Time again for our Website of the Week, which this week salutes the start of National Poetry Month with an online source for all your poetic needs.
Poetry and the Internet may be an odd couple, but it turns out that the Web is full of resources both for those who write poetry and those who enjoy it.
SWENSON: "Poets.org is the largest website devoted to poetry. We represent all different kinds of poetry. There are some American poets who are very interested in formal poetry, for instance the sonnet. Other poets do not care at all about forms that someone else invented. They discover their own forms as they're writing."
Celebrating its 10th anniversary this year, Poets.org features a select list of some 1700 American poems, biographies of 500 poets, essays on poetry, and more. And it's well organized with lots of links to help you find your way around.
SWENSON: "For instance, if you go to the page on Langston Hughes, you not only have the biography, just a brief life of Langston Hughes, but you can click on certain of his poems and hear them read aloud."
I bathed in the Euphrates when dawns were young.
I built my hut near the Congo and it lulled me to sleep.
I looked upon the Nile and raised the pyramids above it.
Langston Hughes reading his poem, "The Negro Speaks of Rivers." Among the other popular poets featured on the site are Emily Dickenson, Robert Frost, Walt Whitman and Maya Angelou.

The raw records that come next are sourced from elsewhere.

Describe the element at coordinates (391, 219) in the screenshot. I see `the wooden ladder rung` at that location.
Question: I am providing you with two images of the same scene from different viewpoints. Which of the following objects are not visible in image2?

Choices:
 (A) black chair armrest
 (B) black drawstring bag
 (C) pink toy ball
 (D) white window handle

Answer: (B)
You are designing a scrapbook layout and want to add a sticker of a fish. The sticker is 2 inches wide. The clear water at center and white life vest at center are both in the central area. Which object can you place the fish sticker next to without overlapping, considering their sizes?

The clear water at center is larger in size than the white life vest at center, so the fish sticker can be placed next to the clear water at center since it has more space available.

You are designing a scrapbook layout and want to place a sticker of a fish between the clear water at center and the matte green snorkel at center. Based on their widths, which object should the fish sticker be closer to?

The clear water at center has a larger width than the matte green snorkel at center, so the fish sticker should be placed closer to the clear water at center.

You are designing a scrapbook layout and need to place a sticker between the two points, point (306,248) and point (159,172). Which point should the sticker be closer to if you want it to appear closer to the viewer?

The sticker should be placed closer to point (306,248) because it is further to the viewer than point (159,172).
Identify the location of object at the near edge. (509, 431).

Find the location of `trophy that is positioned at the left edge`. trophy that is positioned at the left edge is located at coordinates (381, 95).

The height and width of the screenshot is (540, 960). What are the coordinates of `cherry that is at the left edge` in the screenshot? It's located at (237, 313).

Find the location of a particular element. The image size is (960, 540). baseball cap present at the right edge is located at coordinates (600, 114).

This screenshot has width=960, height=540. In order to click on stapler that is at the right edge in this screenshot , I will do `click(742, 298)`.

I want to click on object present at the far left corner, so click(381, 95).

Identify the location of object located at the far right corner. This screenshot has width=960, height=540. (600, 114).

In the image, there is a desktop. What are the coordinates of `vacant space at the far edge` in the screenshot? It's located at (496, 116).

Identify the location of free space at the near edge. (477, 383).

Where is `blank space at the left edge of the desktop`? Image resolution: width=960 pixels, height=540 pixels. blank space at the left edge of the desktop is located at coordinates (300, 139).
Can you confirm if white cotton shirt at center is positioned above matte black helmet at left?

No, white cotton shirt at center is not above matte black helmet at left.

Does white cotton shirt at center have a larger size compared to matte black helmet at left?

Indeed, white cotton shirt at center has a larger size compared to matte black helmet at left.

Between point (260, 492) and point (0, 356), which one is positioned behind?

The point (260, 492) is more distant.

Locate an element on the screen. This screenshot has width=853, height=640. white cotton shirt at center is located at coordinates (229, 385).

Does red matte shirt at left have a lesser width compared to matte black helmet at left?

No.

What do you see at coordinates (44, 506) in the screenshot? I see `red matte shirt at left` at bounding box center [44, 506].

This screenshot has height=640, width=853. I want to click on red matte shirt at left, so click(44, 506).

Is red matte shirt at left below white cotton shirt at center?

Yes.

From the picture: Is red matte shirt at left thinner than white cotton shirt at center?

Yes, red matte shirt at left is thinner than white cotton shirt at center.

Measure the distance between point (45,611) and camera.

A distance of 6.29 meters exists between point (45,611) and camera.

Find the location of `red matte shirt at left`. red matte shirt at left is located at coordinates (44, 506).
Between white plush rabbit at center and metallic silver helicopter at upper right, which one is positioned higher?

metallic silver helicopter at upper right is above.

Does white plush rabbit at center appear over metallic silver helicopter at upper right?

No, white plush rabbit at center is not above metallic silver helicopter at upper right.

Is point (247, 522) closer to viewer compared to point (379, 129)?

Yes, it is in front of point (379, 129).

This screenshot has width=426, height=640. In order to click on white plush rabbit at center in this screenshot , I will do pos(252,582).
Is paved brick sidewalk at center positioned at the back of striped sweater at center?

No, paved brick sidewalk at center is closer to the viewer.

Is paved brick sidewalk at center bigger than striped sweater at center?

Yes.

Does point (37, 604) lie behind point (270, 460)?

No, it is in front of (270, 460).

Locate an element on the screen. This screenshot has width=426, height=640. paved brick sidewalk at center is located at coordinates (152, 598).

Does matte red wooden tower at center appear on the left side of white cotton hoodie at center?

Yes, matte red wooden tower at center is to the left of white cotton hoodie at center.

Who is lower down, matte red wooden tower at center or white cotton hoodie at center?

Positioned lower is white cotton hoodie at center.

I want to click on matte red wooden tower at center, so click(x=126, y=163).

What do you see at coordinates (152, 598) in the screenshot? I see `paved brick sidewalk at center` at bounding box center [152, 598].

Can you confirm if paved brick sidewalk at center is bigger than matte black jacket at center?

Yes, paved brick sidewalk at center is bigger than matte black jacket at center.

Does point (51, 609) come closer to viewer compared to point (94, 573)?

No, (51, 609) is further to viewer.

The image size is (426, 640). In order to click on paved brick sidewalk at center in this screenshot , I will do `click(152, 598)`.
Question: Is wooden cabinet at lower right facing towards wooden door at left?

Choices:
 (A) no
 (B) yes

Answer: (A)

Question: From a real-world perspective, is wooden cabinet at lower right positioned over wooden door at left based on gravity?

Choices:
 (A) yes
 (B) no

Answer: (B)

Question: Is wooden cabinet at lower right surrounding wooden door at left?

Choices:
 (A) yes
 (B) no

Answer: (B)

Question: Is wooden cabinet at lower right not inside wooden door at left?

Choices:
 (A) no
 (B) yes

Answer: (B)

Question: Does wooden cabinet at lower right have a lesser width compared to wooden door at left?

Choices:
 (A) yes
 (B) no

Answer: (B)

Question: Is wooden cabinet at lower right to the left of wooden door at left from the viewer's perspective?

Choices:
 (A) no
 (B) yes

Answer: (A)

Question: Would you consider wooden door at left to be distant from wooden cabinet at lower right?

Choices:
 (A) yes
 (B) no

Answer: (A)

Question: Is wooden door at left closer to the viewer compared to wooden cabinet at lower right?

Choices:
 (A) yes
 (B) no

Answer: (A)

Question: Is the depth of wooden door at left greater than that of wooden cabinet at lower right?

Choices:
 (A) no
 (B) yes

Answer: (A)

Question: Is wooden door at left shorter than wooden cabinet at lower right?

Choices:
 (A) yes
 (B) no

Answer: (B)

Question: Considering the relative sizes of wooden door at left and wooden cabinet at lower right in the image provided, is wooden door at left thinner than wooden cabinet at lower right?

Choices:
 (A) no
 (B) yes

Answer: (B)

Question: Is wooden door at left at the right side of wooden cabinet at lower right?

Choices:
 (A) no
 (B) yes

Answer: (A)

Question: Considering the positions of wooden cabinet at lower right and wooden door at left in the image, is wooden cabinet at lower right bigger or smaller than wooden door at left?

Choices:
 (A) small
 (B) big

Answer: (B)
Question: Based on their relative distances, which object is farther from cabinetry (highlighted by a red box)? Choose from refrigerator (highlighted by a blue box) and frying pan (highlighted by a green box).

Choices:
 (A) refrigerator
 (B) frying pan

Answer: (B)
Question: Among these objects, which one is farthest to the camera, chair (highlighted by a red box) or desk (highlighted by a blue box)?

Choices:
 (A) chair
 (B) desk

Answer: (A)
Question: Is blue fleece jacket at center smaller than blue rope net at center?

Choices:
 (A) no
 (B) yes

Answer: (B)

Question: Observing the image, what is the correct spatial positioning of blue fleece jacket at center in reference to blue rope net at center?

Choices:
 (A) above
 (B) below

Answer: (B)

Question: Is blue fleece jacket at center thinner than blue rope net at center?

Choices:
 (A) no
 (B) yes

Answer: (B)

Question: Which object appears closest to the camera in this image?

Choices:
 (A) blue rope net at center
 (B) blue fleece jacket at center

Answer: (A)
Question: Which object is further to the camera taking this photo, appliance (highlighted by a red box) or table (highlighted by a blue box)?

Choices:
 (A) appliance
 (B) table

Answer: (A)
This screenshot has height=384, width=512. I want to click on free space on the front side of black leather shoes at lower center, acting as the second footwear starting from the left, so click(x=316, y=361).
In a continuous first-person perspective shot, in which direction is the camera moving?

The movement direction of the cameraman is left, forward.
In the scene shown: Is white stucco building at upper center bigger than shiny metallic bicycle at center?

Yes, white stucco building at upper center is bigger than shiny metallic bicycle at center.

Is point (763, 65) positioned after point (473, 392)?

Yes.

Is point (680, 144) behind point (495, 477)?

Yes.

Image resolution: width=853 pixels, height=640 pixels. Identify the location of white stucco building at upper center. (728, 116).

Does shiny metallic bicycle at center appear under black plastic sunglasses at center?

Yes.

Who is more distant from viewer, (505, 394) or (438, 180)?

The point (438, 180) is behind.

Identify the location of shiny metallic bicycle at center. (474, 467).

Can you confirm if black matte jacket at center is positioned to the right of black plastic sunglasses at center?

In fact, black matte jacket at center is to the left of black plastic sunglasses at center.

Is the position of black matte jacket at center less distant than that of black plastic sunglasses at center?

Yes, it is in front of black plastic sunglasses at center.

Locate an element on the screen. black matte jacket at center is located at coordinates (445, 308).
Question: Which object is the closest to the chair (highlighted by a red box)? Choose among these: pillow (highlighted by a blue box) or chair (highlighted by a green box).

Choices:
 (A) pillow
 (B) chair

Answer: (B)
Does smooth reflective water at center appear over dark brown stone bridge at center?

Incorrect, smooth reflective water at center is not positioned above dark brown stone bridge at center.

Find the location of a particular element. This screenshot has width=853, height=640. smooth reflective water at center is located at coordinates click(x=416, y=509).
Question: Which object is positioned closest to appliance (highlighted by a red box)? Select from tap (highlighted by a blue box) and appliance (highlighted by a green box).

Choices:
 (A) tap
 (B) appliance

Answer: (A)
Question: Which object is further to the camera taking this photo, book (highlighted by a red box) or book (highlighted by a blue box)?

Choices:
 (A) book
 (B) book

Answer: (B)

Now, I often have trouble decoding poems, so I wondered about listeners who may not be native English speakers. But Tree Swenson says poetry isn't just for sophisticated language experts.
SWENSON: "They should just relax, take a deep breath, and whatever they feel coming out of the poem, whatever images the poem brings to mind, that's fine. That's poetry. The fear of poetry, I think, prevents many people from loving poetry. And I think it's less of a problem in other countries."
Make poetry part of your life at our Website of the Week, Poets.org, or get the link from our site, VOANews.com.